Bruce Eckel really doesn’t like Ruby. I don’t know why he doesn’t; I know he’s explained it in the past. Yes, there’s a lot of enthusiasm around Ruby and Ruby on Rails lately: this group blog has certainly been created because of this enthusiasm. But the enthusiasts and the detractors both distract from the larger reality that there’s never going to be a single programming language that is best suited for all projects.

The problem is that some people—this includes some Rubyists—who think that Ruby is in a language war with Python (or Java or…) and that “there can be only one.” Unlike Highlander, this isn’t a zero-sum game. While the Rails crew can be extremely enthusiastic about Rails and Ruby, few of them pretend that Rails is a silver bullet for every problem. Rails is a targeted application framework that takes advantage of—and perhaps even extends—the opinionated and expressive nature of Ruby.

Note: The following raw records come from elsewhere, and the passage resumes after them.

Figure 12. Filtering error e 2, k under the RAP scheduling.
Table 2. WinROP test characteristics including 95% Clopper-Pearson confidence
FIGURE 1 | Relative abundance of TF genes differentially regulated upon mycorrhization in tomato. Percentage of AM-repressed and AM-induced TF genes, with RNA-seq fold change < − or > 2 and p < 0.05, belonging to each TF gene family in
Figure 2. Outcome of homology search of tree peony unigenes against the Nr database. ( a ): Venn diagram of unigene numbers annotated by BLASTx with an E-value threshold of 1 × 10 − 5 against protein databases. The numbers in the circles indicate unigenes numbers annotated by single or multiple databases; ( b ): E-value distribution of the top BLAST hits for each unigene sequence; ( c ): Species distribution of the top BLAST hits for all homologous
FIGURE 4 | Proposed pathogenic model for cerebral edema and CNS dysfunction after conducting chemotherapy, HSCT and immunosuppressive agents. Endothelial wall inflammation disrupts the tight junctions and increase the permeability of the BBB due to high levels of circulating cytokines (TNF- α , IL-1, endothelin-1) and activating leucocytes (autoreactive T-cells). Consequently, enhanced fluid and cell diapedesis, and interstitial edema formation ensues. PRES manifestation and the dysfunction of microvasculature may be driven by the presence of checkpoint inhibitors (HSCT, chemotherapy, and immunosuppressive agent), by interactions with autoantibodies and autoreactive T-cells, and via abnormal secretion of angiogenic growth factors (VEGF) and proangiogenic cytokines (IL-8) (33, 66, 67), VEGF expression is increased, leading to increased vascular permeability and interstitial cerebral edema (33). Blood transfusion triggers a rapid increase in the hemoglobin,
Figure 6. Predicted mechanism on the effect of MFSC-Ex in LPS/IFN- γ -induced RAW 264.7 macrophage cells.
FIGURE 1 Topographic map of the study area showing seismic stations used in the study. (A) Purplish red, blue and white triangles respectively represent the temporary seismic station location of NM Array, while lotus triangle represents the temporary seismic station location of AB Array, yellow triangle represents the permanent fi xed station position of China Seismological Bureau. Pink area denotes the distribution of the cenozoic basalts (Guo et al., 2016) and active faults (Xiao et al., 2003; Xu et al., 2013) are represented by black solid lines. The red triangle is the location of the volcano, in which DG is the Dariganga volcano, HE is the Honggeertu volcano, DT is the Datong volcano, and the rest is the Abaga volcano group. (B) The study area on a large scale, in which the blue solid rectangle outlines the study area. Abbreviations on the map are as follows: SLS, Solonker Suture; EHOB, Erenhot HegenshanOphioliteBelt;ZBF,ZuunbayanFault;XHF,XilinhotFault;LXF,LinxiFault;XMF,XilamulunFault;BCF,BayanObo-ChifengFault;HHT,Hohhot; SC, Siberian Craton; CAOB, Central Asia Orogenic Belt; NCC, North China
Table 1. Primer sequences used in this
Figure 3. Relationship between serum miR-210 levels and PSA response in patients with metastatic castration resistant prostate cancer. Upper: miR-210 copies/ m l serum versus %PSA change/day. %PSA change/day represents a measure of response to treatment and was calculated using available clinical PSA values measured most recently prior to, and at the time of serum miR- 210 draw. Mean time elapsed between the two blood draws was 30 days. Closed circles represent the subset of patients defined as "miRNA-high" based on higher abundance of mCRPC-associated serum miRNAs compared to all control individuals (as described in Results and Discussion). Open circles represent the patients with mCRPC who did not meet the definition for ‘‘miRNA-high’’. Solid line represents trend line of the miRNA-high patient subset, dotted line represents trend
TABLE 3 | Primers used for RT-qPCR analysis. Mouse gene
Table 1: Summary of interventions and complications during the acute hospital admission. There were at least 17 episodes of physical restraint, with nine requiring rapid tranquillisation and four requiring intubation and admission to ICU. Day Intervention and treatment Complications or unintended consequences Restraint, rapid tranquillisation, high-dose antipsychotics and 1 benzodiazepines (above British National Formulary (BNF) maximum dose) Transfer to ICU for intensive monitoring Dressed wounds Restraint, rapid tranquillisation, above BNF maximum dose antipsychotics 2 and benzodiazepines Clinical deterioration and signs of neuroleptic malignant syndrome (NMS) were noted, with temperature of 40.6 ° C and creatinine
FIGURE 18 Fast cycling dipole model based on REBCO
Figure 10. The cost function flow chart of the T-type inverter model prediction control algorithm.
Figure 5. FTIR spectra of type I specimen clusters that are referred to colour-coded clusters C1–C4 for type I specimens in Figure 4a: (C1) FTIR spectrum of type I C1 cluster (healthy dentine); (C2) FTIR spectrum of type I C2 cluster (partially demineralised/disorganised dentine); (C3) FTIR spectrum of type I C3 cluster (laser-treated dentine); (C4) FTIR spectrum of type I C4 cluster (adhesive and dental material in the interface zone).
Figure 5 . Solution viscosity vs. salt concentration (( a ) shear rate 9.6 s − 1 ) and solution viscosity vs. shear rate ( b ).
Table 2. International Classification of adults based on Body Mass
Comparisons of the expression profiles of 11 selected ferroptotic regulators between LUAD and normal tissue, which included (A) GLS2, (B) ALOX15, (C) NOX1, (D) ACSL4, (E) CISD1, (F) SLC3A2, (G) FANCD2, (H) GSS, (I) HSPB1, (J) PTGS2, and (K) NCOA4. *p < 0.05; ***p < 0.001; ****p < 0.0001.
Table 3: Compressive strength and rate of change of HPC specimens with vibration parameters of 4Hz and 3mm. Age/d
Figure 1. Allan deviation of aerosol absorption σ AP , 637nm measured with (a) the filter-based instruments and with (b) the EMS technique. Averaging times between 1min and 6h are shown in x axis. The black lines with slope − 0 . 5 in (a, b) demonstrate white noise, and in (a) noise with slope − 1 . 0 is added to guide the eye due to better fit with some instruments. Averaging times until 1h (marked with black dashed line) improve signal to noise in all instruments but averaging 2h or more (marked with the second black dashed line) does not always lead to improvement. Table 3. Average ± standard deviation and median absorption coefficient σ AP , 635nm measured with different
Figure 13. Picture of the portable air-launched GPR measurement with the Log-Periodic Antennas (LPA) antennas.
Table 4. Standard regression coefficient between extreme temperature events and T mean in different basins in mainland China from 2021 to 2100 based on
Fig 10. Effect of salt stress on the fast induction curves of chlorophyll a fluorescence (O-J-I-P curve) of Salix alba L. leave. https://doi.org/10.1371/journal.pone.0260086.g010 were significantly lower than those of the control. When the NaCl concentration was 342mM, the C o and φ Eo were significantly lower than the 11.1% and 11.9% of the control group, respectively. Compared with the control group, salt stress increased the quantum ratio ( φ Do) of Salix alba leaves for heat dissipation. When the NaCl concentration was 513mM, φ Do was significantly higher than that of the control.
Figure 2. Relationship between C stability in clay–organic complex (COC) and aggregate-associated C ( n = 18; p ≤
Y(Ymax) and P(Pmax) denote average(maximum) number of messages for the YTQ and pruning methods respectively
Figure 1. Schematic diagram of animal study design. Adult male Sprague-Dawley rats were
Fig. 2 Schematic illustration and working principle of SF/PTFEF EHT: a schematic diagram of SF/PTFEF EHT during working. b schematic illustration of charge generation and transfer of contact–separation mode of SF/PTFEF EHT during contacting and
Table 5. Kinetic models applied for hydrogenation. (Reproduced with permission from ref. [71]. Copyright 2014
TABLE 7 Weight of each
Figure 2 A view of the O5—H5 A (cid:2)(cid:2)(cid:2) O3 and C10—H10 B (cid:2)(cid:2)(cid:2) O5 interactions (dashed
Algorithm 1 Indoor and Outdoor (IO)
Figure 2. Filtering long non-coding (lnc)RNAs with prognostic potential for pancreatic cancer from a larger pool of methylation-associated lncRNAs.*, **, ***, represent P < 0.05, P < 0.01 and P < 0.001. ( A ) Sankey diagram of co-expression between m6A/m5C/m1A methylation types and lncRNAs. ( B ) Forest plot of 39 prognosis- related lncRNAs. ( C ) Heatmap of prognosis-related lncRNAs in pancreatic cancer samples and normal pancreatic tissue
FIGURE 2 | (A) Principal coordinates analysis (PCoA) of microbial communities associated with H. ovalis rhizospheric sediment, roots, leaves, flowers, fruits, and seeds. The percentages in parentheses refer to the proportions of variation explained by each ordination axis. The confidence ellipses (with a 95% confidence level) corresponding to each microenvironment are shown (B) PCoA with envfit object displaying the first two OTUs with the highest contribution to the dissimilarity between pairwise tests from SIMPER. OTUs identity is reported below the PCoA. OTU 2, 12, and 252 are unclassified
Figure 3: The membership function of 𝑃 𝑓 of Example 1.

As I work on PDF::Writer, I freely admit that its origin came from the R&OS cPDF library written in gasp! PHP. I’ve taken it far beyond cPDF, and I have looked at Perl’s PDF::API2, Python’s ReportLab, Java’s iText (and the C# port iTextSharp), and will be looking at CL-PDF for Common Lisp (if anyone has other open source libraries that are worth studying, please let me know) as I formulate both the implementation and the API of PDF::Writer and its future companion projects (PDF::Core and PDF::Reader).

I believe that I work smarter in Ruby than in any other language I’ve used so far, and it makes me happy. That doesn’t mean that everyone will work smarter in Ruby or that it will make them happy. I personally don’t want Bruce to use Ruby—why would you use something that doesn’t make you happy? If Ruby didn’t exist, I would be a bitter Python developer. There are things about the Python language (whitespace scoping) and the Python community (there’s only one “right” way to do it) that made me turn away from Python as soon as I saw that there was a viable alternative (modulo libraries, of course, but that also meant that I was able to jump right in and start offering libraries to the community). Would Bruce want me to be part of the Python community if I were bitter about Python’s warts? Somehow, I doubt it.

I think that the strength of the Ruby community is that it (mostly) recognises that it isn’t a zero-sum game. We’ve been around the block, most of us, and don’t think that there’s a single answer. We just know what makes us happy right now.